Volumes of revolution not around the axis

[SheldonG]

Homework Statement

Find the volume of $y = 2x^2$ y = 0, x = 2 when it is revolved around the line y = 8.

Homework Equations

Integral formulas for volumes by discs, washers and cylinders.

The Attempt at a Solution

Translate the curve so that axis of revolution is along the X axis. Is this the right idea? This gives $y = 2x^2 - 8$ . I would integrate this and subtract from the volume of the cylinder with radius 8 and height 2:

$$\pi(8^2)(2) - \int_0^2 \pi(2x^2 - 8)^2\,dx$$

Is this the right approach?

Thanks,
Sheldon

 

[Dick]

This looks correct to me.

 

[SheldonG]

Thanks Dick, I really appreciate it.

 

[orb]

$$\pi\int_0^2 [ (8)^2 - (8 - 2x^2)^2 ] \,dx$$

I think that works, because if you use the washer method, the outer radius is just the part that has a y-length of 8, and the inner radius is the part above the function and under y=8, so using pi (R^2 - r^2) integrated, that's what I get.

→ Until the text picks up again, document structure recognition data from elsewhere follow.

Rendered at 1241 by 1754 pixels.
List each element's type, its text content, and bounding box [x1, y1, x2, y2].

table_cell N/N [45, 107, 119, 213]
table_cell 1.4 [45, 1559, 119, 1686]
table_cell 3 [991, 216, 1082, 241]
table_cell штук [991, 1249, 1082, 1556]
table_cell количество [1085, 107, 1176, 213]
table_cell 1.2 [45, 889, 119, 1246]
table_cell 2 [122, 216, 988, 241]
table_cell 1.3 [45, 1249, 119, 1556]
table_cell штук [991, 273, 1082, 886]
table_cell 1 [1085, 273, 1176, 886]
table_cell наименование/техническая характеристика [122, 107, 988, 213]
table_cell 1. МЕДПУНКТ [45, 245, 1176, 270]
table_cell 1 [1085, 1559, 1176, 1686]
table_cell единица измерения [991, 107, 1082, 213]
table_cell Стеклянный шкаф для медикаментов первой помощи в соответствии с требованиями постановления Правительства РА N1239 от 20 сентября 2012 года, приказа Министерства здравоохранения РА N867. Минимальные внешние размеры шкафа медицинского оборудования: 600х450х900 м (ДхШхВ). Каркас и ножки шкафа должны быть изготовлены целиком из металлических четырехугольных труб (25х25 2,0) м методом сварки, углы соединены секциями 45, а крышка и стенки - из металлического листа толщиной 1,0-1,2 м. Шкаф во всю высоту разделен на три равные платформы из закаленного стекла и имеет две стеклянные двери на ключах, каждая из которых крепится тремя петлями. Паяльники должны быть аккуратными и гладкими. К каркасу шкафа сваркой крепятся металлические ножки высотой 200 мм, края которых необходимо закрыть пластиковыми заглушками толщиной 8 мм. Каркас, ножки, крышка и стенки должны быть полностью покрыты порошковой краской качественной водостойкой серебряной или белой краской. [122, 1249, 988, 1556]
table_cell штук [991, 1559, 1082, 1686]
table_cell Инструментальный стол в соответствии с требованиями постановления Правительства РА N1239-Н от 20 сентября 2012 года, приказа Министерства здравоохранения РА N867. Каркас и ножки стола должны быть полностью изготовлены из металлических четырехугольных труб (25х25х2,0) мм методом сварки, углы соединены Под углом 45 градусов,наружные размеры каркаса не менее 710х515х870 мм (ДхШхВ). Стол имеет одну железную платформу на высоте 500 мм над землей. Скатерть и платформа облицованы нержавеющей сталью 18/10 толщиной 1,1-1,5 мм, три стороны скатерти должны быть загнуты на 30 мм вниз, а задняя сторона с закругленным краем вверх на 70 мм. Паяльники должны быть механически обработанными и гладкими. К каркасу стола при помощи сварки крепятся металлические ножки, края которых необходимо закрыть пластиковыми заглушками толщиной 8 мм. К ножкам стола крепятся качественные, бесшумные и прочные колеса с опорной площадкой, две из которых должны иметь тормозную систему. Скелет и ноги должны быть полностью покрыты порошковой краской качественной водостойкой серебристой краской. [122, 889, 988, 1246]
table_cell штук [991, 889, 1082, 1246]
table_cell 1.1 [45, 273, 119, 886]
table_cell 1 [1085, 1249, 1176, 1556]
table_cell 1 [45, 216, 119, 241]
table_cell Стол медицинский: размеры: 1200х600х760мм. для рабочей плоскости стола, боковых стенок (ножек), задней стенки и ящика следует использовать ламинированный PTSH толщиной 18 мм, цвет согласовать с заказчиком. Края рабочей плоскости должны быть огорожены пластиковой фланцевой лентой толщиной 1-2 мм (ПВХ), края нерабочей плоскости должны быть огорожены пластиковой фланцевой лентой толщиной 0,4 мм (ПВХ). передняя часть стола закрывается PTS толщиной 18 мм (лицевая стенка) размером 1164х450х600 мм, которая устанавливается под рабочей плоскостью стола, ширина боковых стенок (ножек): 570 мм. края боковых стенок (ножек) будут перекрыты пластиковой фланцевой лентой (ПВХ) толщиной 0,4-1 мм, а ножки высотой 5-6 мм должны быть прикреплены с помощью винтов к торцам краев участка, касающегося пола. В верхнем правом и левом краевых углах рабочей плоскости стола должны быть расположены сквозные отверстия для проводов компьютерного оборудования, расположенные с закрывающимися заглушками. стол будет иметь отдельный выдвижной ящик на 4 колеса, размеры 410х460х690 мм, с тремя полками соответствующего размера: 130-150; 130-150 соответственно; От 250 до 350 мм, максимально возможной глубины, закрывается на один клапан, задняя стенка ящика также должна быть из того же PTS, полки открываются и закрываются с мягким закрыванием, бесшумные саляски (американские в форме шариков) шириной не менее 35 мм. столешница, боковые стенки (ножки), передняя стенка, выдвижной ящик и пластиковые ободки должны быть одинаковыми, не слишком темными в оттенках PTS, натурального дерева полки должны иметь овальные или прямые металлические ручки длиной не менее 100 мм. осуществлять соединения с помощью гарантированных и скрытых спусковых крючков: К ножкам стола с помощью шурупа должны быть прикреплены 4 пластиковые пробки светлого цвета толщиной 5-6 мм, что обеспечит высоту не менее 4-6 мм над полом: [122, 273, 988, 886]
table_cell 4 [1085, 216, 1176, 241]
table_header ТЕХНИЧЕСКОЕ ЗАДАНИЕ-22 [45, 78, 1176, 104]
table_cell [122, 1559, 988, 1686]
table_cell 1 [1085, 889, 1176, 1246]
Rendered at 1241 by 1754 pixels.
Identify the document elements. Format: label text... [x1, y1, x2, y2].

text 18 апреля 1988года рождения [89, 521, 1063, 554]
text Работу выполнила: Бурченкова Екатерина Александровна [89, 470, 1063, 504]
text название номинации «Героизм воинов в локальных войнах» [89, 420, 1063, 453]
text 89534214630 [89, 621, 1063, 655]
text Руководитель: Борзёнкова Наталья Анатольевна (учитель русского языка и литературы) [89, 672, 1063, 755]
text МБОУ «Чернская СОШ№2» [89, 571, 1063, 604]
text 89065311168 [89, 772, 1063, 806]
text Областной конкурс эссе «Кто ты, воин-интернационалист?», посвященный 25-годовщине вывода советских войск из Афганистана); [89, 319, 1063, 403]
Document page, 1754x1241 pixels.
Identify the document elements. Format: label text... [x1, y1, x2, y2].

Hope that helps :)

 

[Dick]

$$\pi\int_0^2 [ (8)^2 - (8 - 2x^2)^2 ] \,dx$$

I think that works, because if you use the washer method, the outer radius is just the part that has a y-length of 8, and the inner radius is the part above the function and under y=8, so using pi (R^2 - r^2) integrated, that's what I get. Hope that helps :)

It's the same thing he already wrote.